- [Exercise description]: The pictures get left out, but everything else in the listing below must be duplicated exactly.

- [Provided data]:
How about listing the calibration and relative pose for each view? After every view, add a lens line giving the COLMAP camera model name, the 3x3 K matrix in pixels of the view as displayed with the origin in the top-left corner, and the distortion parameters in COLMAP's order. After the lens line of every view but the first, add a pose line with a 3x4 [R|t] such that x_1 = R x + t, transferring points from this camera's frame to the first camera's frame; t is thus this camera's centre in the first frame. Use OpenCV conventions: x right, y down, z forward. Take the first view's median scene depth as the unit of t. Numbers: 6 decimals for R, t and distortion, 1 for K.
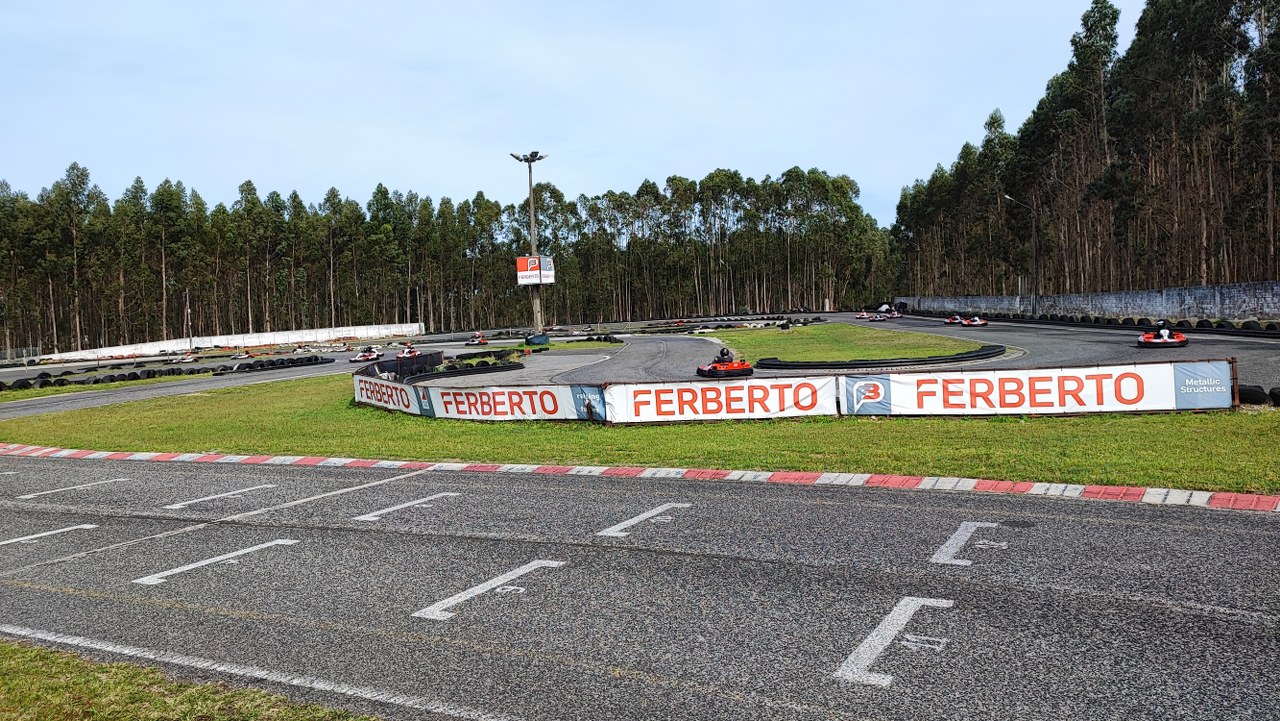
lens RADIAL K [[939.0, 0, 657.9], [0, 939.0, 331.6], [0, 0, 1]] dist [0.078035, -0.075940]
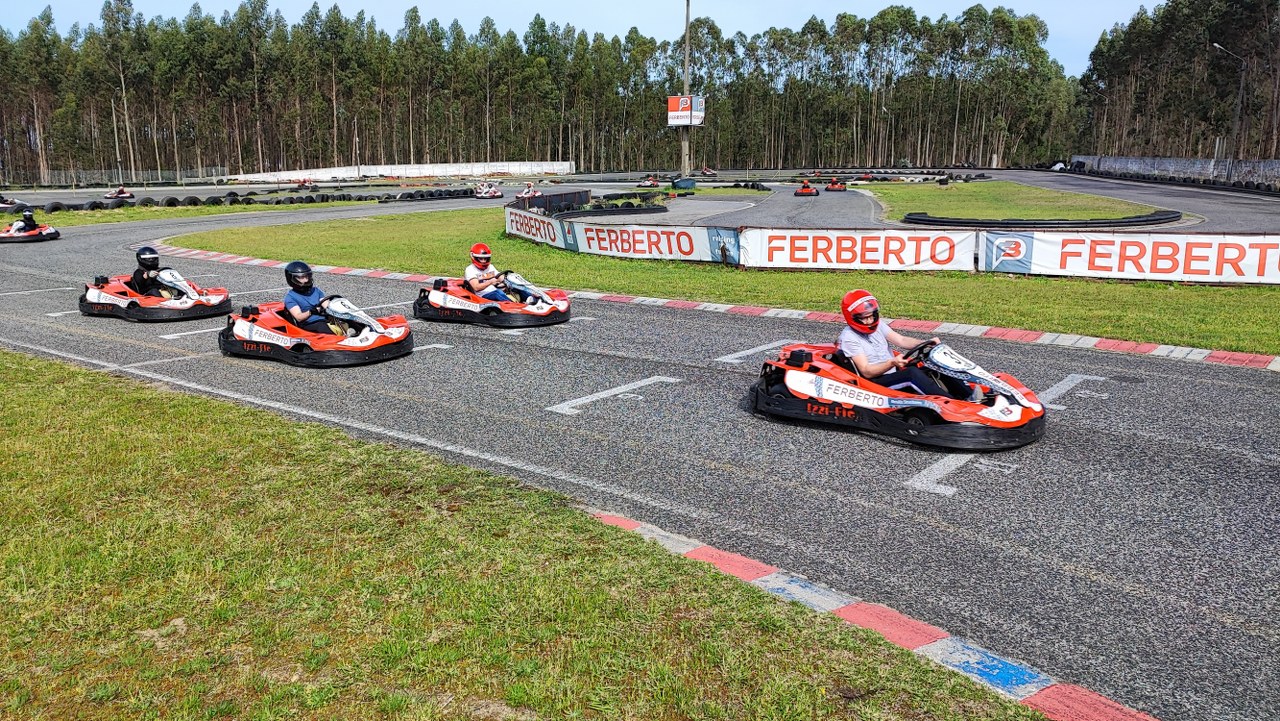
lens RADIAL K [[1028.7, 0, 657.2], [0, 1028.7, 364.8], [0, 0, 1]] dist [0.055645, -0.070633]
pose [[0.983617, 0.078021, -0.162512, 0.039871], [-0.049906, 0.984110, 0.170402, 0.014519], [0.173225, -0.159500, 0.971881, -0.098345]]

- [Reply]:
How about listing the calibration and relative pose for each view? After every view, add a lens line giving the COLMAP camera model name, the 3x3 K matrix in pixels of the view as displayed with the origin in the top-left corner, and the distortion parameters in COLMAP's order. After the lens line of every view but the first, add a pose line with a 3x4 [R|t] such that x_1 = R x + t, transferring points from this camera's frame to the first camera's frame; t is thus this camera's centre in the first frame. Use OpenCV conventions: x right, y down, z forward. Take the first view's median scene depth as the unit of t. Numbers: 6 decimals for R, t and distortion, 1 for K.
lens RADIAL K [[939.0, 0, 657.9], [0, 939.0, 331.6], [0, 0, 1]] dist [0.078035, -0.075940]
lens RADIAL K [[1028.7, 0, 657.2], [0, 1028.7, 364.8], [0, 0, 1]] dist [0.055645, -0.070633]
pose [[0.983617, 0.078021, -0.162512, 0.039871], [-0.049906, 0.984110, 0.170402, 0.014519], [0.173225, -0.159500, 0.971881, -0.098345]]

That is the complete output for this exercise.